What are Workflows?

Workflows are LLM-native sequences of actions that let your Duckie agent perform tasks in a predictable, automated way. Using workflows, you can fully customize your agent to fit your company’s needs and start automating repetitive customer support processes.

Through workflows, you can:

  1. Customize the response logic of your agent
  2. Modify the decision behavior
  3. Call Agent Tools to automate processes

How do Workflows Work?

Duckie’s workflows are comprised of three Node types:

  1. Action nodes perform specific actions, such as generating a response, searching your knowledge base, or calling an agent tool
  2. Conditional nodes determine which task to perform next by splitting the workflow path based on specific conditions.
  3. Workflow nodes call other workflows and are used to better manage sub-tasks within your support process.

Creating a Workflow

Initialization

The first thing to do when creating a new workflow is to navigate to the Workflows tab on the Duckie web app. Once there, simply press ADD.

Creating a new node

To create a new node, drag an edge from a node and select from the available node types.

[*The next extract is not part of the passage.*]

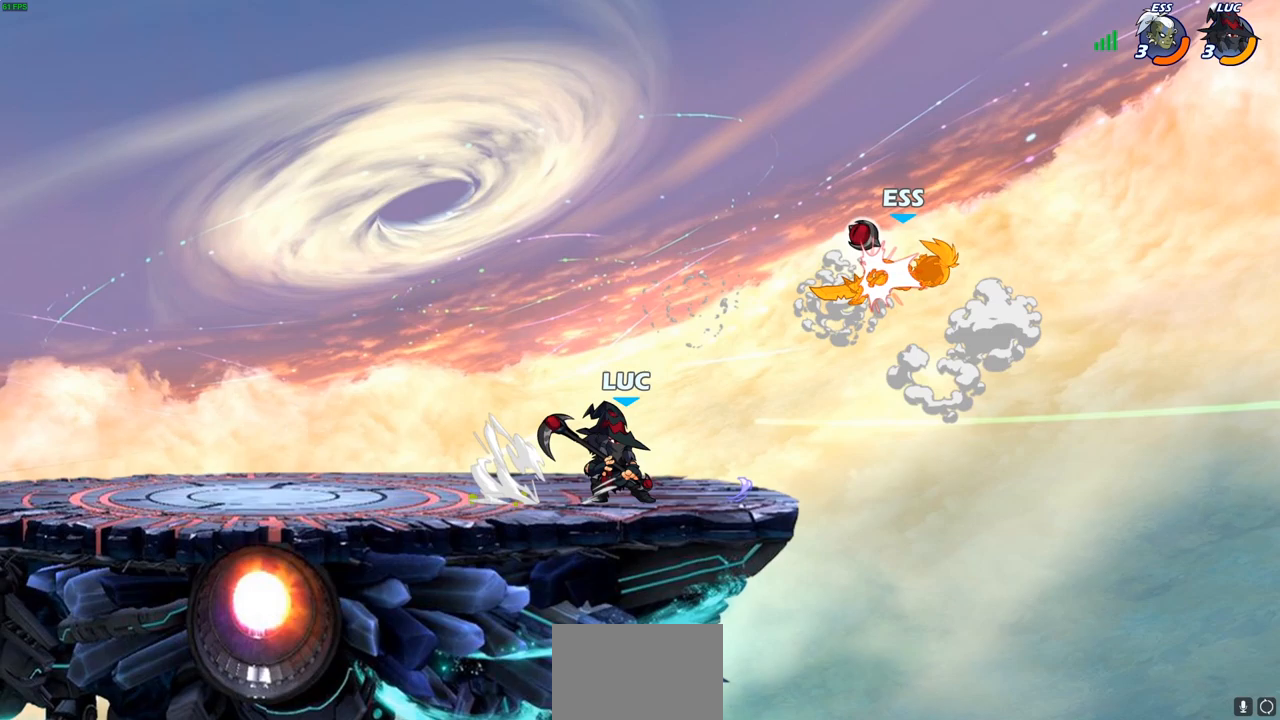
{"buttons": [], "left_stick": "center", "right_stick": "center", "events": [[117, "left_stick", "up-left"], [217, "left_stick", "center"]]}
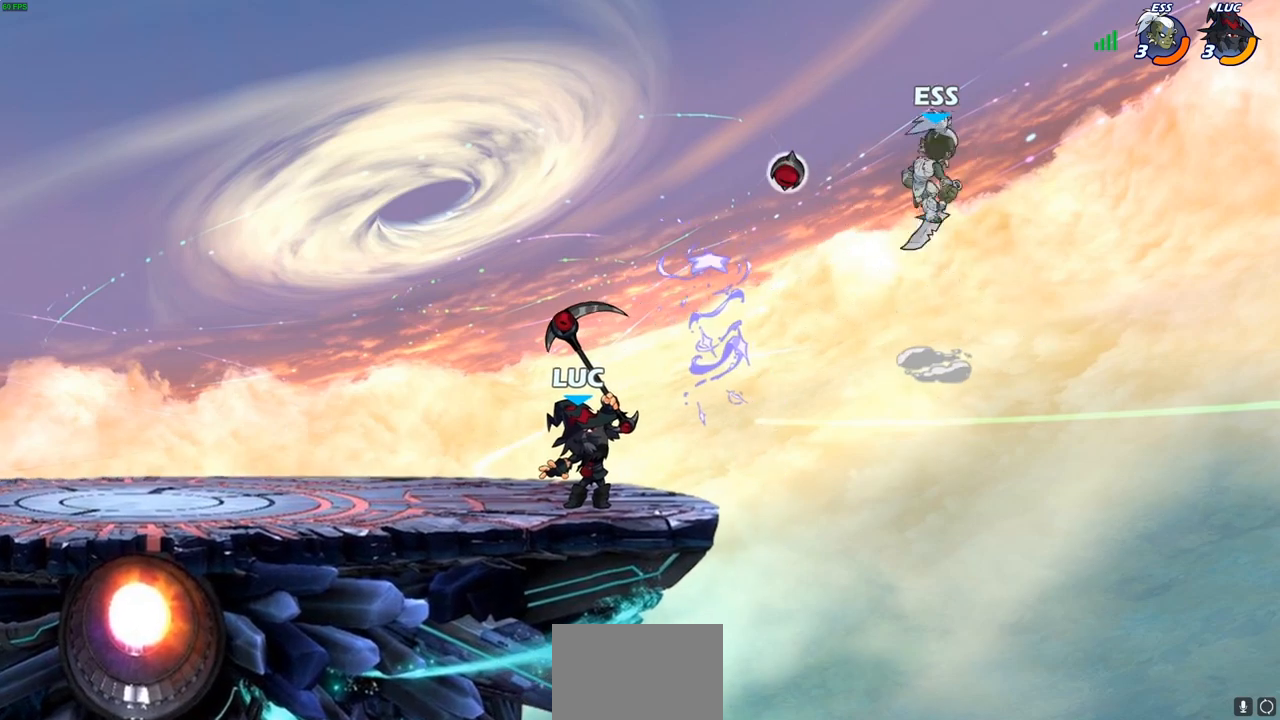
{"buttons": [], "left_stick": "left", "right_stick": "center", "events": [[233, "CROSS", "down"], [283, "SQUARE", "down"], [283, "left_stick", "up-right"], [333, "CROSS", "up"], [350, "SQUARE", "up"], [417, "left_stick", "up-left"], [483, "left_stick", "left"]]}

Configuring a Conditional Node

Conditional nodes are comprised of If, Else If, and Else conditions. Each condition has a potential connection to a subsequent node.

There are two condition types:

  1. LLM Conditions use an LLM to determine whether a condition is met or not
  2. Comparator Conditions use deterministic comparisons

LLM Condition

To create an LLM Condition, select the LLM Condition type, complete the Prompt field, and add any necessary Inputs. To learn more about inputs, see the Node Inputs section.

Comparator Condition

To create a Comparator Condition, select the Comparator Condition and fill in the following fields:

  1. Input: The context that the comparator will use to compare
  2. Operator: The operator used for the comparisson (e.g. Equals, Contains, etc.)
  3. Value: The value to compare the input to

Coinfiguring an Action Node

Action nodes are used to perform specific actions / tasks within your workflow.

A number of “out-of-the-box” actions are available, including the core Duckie actions that are used as the base building-blocks for workflows. These include:

  1. Duckie Responder: Sends a message to the end-user. This can be LLM generated or pre-defined.
  2. Duckie Knowledge Search: Performs a search of your agent’s knowledge base to find information.
  3. Duckie Escalator: Sends an escalation message to your support team, as well as an informational message to the end-user. This can be LLM generated or pre-defined.
  4. Duckie LLM Call: Performs an LLM call given your provided prompt and context. This can then be used as the input to subsequent actions.

Action Node Parameters

Each action node will have a list of parameters that are used to perform the action. When you select an Action, you will see a list of available parameters. Each parameter has inputs (learn more), which are used as inputs to the parameter.

Configuring a Workflow Node

Workflow nodes call child workflows. They are used to separate workflow logic into modularized components which can then be referenced in multiple places.

To create a workflow node, select the Workflow Node type, and select the child workflow from the dropdown.

Node Inputs

Node inputs are used to reference information within a node.

Memory

Memory inputs are used to access details of a specific agent run. Available options are:

  1. Conversation: Contains the current Conversation
  2. Guidance: Contains any Guidance items specific to the run (learn more here)
  3. Run history: Contains execution information about the run, such as previous nodes

Node Ouput

The Node Output references the outputs of previous nodes. For example, you may have an LLM Call action node that you want to use as an input to a subsequent node

Value

Value lets you input a value that will be used deterministically.

LLM Extract

The LLM Extract uses an LLM to generate an input value based on the context provided to it. For example, you may use LLM Extract with the conversation as context as the input to a Subject field.